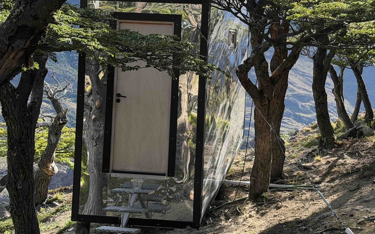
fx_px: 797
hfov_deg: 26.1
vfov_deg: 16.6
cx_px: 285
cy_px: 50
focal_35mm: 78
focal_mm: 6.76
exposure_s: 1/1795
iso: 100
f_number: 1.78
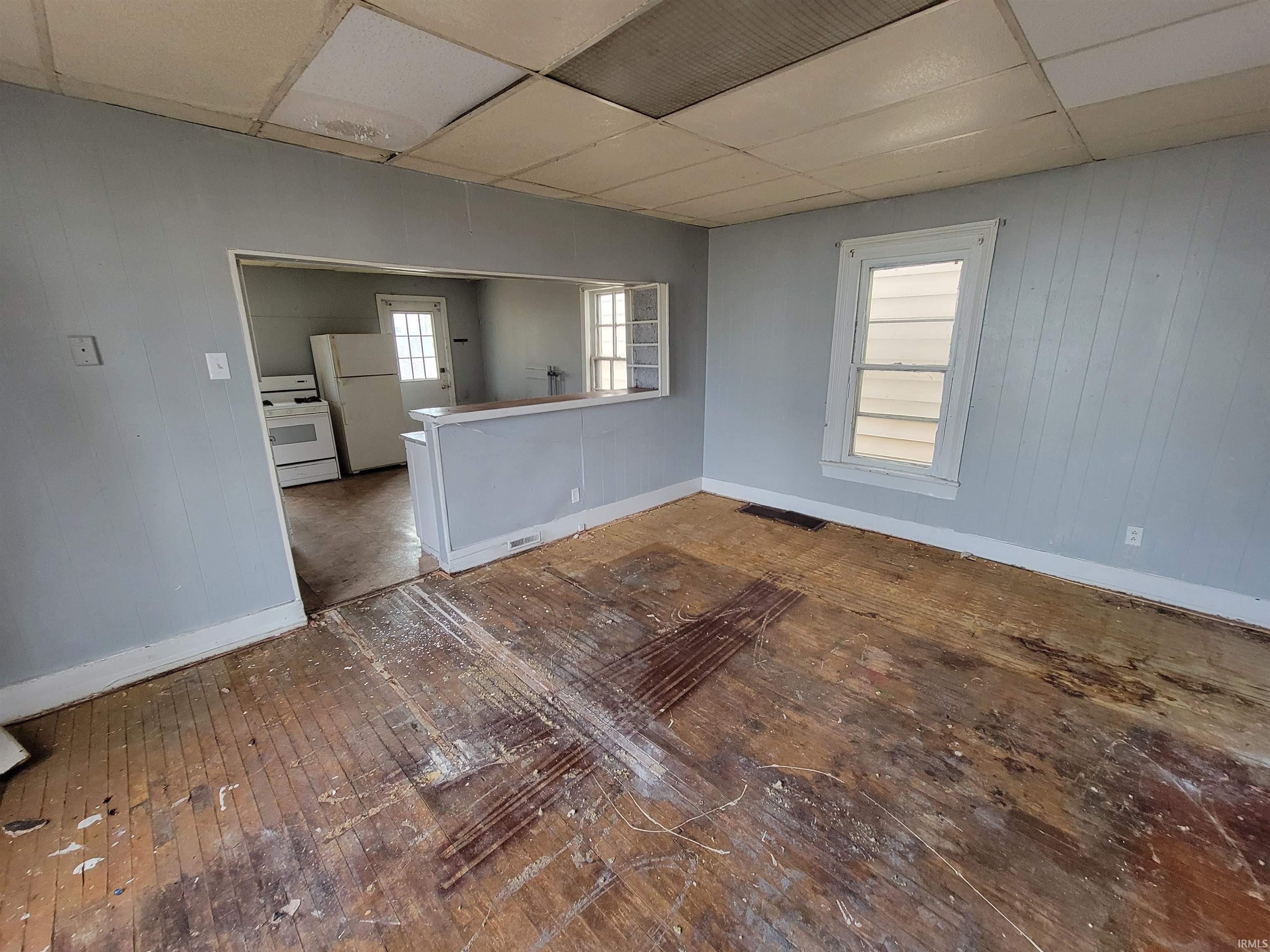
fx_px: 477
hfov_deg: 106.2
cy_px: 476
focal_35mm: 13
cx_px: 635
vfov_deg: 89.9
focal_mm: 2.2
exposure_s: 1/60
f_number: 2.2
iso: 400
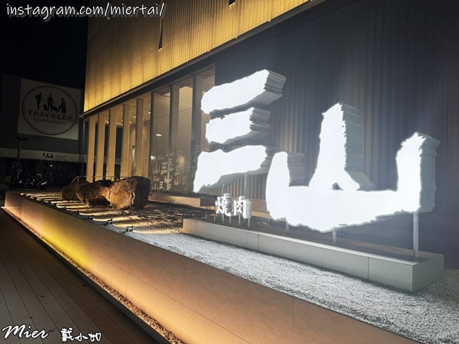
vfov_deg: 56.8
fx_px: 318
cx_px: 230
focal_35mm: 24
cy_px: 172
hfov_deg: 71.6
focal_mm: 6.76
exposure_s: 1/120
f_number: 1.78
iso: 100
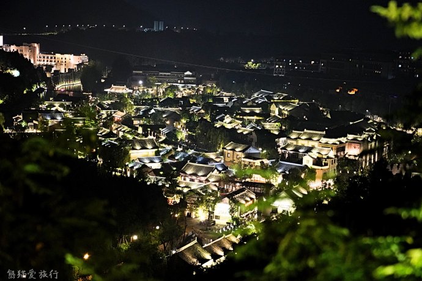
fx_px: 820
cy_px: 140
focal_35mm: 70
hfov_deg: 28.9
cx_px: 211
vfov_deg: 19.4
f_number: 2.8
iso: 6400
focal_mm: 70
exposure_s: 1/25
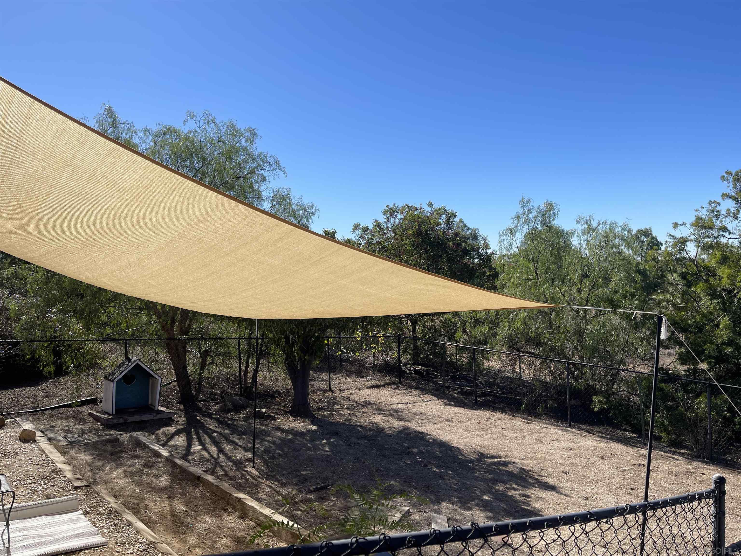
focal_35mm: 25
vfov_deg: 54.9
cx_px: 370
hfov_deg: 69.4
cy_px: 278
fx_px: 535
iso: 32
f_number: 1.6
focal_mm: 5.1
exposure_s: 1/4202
________________
When you copy the entries above, reproduce each line exactly and leave out any pictures.

## [Task solution]
fx_px: 797
hfov_deg: 26.1
vfov_deg: 16.6
cx_px: 285
cy_px: 50
focal_35mm: 78
focal_mm: 6.76
exposure_s: 1/1795
iso: 100
f_number: 1.78
fx_px: 477
hfov_deg: 106.2
cy_px: 476
focal_35mm: 13
cx_px: 635
vfov_deg: 89.9
focal_mm: 2.2
exposure_s: 1/60
f_number: 2.2
iso: 400
vfov_deg: 56.8
fx_px: 318
cx_px: 230
focal_35mm: 24
cy_px: 172
hfov_deg: 71.6
focal_mm: 6.76
exposure_s: 1/120
f_number: 1.78
iso: 100
fx_px: 820
cy_px: 140
focal_35mm: 70
hfov_deg: 28.9
cx_px: 211
vfov_deg: 19.4
f_number: 2.8
iso: 6400
focal_mm: 70
exposure_s: 1/25
focal_35mm: 25
vfov_deg: 54.9
cx_px: 370
hfov_deg: 69.4
cy_px: 278
fx_px: 535
iso: 32
f_number: 1.6
focal_mm: 5.1
exposure_s: 1/4202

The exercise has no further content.